I got my parts through the marine mechanic who orders Evinrude/Johnson parts from various dealers. Getting the parts was no problem.


Have a good summer. 

Pappy? A '55? I thought the bronze powerhead started in '56. Huh. 

Thank you. I'm running it rich right now since I don't know its immediate history. I'll lean it out to 24 to 1 as I fill the tank.


----------



## Kismet (May 8, 2015)

The Alumacraft F-7 didn't need much. I scoured the interior, painted the trailer, spar urethaned the transom, replaced, stained and protected the engine plate, but stopped short of repainting the interior, and stopped FAR short of using brillo pads on the hull--I'm too old for that stuff anymore. 
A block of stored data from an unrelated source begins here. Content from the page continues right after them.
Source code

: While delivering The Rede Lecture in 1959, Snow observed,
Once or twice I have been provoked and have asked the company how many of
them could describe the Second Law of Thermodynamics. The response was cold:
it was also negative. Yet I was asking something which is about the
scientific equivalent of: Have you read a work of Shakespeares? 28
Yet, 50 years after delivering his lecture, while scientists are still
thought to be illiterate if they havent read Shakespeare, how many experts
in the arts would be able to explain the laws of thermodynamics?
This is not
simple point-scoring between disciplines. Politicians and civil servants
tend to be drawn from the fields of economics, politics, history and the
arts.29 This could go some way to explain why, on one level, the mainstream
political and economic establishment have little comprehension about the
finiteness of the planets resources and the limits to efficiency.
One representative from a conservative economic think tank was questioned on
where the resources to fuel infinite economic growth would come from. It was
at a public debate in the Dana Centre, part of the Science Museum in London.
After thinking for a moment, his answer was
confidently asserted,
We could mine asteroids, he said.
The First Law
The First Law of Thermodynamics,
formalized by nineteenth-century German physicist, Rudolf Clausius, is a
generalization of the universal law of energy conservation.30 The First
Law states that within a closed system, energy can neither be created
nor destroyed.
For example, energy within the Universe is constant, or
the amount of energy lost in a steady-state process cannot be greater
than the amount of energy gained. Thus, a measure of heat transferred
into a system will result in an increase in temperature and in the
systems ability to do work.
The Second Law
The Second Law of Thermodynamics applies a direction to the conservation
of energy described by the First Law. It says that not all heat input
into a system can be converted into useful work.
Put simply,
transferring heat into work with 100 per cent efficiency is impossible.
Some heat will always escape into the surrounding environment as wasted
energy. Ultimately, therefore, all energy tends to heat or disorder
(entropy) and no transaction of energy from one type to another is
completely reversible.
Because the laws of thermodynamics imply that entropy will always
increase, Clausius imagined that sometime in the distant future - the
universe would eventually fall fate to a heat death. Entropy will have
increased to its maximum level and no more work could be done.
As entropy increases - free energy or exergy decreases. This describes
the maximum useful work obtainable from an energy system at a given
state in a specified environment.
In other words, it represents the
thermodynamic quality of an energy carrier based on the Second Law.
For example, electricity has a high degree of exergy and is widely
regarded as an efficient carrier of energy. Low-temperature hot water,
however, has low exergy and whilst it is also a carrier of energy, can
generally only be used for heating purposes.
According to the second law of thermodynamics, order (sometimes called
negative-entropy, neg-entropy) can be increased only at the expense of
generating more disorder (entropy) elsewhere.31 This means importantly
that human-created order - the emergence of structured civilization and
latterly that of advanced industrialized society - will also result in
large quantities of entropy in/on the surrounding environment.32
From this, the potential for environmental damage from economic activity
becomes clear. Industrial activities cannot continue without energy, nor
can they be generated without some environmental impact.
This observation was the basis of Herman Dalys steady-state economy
I think I'm out of the rehab business. It was fun while I lasted. 

Listed it and it went down the road within 10 days. Sweet little boat.

I was going to make the motor and boat a package, but the motor wasn't done, and I think I'll do better selling them separately, if someone realizes what a dependable engine the 10 hp Johnny is.










Thanks for your comments.


----------



## onthewater102 (May 8, 2015)

God knows I love mine, it just makes me nervous now that my grandfather and most of his buddies have all passed into the history books that there will be fewer and fewer parts accessible for these that I don't want to risk something going wrong with it that I can't fish.

At the same time I want to use it to take my son fishing now that he's old enough to be on the boat (without my wife having a fit) so that by the time I give it to him he'll have his own special memories of fishing with it with his dad the way both my father and I do...


----------